__Ejercicio__
Vuelva a escribir sin ningún cambio las líneas de los datos que van desde la que contiene "locality: South America, at" hasta la que contiene "scientific name: Cantinoa mutabilis", ambas incluidas.

++++++++++

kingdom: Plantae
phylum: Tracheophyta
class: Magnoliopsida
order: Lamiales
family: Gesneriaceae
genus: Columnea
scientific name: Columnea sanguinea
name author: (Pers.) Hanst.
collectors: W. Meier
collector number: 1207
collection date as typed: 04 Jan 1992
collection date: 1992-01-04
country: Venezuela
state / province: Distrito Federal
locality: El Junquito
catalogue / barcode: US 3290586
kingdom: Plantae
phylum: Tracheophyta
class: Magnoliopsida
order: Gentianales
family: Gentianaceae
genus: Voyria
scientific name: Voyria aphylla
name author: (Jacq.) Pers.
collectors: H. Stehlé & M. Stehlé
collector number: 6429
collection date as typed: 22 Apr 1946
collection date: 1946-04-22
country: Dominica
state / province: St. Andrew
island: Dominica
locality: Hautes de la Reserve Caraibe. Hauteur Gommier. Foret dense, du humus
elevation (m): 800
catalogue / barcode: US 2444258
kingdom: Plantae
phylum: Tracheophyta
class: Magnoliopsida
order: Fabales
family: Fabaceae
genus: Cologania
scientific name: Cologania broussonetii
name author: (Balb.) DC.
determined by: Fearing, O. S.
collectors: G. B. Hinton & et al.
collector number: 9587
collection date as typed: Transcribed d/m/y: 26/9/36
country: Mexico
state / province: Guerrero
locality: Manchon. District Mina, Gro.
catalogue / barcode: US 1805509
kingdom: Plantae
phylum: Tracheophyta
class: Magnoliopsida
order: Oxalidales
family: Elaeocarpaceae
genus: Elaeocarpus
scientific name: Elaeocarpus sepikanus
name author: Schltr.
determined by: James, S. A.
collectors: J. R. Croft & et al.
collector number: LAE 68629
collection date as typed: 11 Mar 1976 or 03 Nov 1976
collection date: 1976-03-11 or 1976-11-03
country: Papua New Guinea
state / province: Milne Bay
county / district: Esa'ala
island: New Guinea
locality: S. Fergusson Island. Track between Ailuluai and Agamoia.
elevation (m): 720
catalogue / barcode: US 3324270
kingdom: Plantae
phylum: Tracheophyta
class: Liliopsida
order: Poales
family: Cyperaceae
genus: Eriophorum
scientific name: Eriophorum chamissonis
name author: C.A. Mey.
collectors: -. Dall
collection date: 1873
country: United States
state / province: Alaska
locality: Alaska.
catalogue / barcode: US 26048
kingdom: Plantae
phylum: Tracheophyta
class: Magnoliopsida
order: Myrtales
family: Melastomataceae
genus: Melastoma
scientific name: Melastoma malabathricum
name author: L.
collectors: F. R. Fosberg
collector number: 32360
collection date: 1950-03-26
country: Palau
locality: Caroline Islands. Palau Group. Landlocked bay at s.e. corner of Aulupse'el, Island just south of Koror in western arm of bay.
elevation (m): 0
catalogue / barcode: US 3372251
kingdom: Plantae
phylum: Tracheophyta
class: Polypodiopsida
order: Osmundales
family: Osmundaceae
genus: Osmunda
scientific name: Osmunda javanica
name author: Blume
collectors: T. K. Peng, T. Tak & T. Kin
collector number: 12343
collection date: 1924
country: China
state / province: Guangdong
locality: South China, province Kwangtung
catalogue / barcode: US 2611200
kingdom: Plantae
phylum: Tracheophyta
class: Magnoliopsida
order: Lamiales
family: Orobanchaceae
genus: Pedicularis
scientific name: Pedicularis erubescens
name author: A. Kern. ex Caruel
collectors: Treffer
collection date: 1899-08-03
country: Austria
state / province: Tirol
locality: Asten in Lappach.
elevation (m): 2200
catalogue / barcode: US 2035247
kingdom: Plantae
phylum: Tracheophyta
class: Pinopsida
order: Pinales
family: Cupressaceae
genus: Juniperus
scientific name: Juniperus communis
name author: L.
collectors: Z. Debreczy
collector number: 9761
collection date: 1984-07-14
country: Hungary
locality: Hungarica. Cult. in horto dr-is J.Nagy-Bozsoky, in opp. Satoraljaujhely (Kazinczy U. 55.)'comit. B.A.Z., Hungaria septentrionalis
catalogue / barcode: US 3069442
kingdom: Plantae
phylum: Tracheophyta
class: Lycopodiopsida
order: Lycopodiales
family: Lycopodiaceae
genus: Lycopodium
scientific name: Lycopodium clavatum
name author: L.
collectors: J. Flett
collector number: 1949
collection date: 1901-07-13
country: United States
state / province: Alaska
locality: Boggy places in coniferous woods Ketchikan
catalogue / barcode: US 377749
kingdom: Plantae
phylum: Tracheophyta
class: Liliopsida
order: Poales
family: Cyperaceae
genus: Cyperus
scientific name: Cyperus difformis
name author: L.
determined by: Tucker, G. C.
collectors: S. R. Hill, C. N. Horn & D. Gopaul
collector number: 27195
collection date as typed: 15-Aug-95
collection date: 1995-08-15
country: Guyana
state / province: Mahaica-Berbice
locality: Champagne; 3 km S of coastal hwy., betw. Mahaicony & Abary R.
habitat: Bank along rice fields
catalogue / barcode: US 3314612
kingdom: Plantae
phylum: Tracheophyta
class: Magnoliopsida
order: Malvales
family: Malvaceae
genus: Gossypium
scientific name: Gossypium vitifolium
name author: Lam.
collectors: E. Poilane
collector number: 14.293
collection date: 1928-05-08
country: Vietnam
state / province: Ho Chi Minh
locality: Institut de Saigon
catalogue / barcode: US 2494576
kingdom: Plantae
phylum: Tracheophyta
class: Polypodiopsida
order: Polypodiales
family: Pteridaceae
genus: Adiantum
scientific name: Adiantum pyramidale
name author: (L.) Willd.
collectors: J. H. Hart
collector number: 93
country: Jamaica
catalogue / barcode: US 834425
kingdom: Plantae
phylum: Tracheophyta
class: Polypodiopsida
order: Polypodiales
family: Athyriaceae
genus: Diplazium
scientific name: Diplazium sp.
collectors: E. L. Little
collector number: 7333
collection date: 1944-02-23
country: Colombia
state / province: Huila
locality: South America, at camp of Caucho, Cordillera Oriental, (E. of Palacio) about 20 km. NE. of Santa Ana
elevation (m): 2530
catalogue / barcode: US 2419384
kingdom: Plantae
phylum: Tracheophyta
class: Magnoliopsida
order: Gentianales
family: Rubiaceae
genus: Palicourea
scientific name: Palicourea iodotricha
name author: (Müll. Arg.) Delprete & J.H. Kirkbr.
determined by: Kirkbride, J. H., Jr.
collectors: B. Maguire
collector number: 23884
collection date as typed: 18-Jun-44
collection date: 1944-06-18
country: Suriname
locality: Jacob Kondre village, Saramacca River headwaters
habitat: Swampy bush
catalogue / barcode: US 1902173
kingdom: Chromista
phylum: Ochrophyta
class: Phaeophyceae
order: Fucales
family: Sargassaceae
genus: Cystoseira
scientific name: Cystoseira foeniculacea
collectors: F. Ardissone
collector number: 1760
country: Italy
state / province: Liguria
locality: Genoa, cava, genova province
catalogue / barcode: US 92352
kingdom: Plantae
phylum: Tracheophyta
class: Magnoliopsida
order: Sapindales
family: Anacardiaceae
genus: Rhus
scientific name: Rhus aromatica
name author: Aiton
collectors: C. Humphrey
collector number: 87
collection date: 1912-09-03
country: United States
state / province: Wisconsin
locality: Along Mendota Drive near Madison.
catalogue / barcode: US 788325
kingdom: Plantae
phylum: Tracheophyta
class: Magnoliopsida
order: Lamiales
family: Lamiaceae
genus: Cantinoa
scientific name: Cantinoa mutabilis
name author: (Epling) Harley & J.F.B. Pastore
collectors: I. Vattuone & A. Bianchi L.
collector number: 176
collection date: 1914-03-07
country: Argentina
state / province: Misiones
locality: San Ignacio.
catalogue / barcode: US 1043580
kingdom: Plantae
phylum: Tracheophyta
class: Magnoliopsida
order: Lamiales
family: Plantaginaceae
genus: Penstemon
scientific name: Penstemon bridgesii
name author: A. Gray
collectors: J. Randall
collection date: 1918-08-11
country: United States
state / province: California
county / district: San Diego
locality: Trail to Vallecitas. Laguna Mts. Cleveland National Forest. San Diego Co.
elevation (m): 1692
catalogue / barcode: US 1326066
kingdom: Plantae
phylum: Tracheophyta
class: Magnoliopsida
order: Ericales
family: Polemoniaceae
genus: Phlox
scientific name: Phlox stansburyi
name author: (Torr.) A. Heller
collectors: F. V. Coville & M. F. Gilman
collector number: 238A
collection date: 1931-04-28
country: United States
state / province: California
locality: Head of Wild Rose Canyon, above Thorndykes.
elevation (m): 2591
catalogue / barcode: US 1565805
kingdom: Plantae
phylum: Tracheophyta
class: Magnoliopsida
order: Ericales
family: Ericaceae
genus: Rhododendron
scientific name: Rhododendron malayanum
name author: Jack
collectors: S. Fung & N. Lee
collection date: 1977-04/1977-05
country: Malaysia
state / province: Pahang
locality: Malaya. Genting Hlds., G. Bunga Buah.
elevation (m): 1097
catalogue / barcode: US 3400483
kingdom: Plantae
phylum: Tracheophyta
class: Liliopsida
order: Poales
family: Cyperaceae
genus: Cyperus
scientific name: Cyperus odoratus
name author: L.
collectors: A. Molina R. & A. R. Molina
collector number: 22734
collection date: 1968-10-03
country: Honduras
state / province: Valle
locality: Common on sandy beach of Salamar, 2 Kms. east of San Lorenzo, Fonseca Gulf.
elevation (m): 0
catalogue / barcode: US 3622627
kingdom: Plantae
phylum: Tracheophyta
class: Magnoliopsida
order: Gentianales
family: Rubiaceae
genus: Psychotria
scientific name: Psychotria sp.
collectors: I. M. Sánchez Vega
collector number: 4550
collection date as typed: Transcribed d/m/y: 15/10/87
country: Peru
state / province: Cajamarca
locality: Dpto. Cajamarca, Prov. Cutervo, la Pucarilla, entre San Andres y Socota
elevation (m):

++++++++++

__Solución__
locality: South America, at camp of Caucho, Cordillera Oriental, (E. of Palacio) about 20 km. NE. of Santa Ana
elevation (m): 2530
catalogue / barcode: US 2419384
kingdom: Plantae
phylum: Tracheophyta
class: Magnoliopsida
order: Gentianales
family: Rubiaceae
genus: Palicourea
scientific name: Palicourea iodotricha
name author: (Müll. Arg.) Delprete & J.H. Kirkbr.
determined by: Kirkbride, J. H., Jr.
collectors: B. Maguire
collector number: 23884
collection date as typed: 18-Jun-44
collection date: 1944-06-18
country: Suriname
locality: Jacob Kondre village, Saramacca River headwaters
habitat: Swampy bush
catalogue / barcode: US 1902173
kingdom: Chromista
phylum: Ochrophyta
class: Phaeophyceae
order: Fucales
family: Sargassaceae
genus: Cystoseira
scientific name: Cystoseira foeniculacea
collectors: F. Ardissone
collector number: 1760
country: Italy
state / province: Liguria
locality: Genoa, cava, genova province
catalogue / barcode: US 92352
kingdom: Plantae
phylum: Tracheophyta
class: Magnoliopsida
order: Sapindales
family: Anacardiaceae
genus: Rhus
scientific name: Rhus aromatica
name author: Aiton
collectors: C. Humphrey
collector number: 87
collection date: 1912-09-03
country: United States
state / province: Wisconsin
locality: Along Mendota Drive near Madison.
catalogue / barcode: US 788325
kingdom: Plantae
phylum: Tracheophyta
class: Magnoliopsida
order: Lamiales
family: Lamiaceae
genus: Cantinoa
scientific name: Cantinoa mutabilis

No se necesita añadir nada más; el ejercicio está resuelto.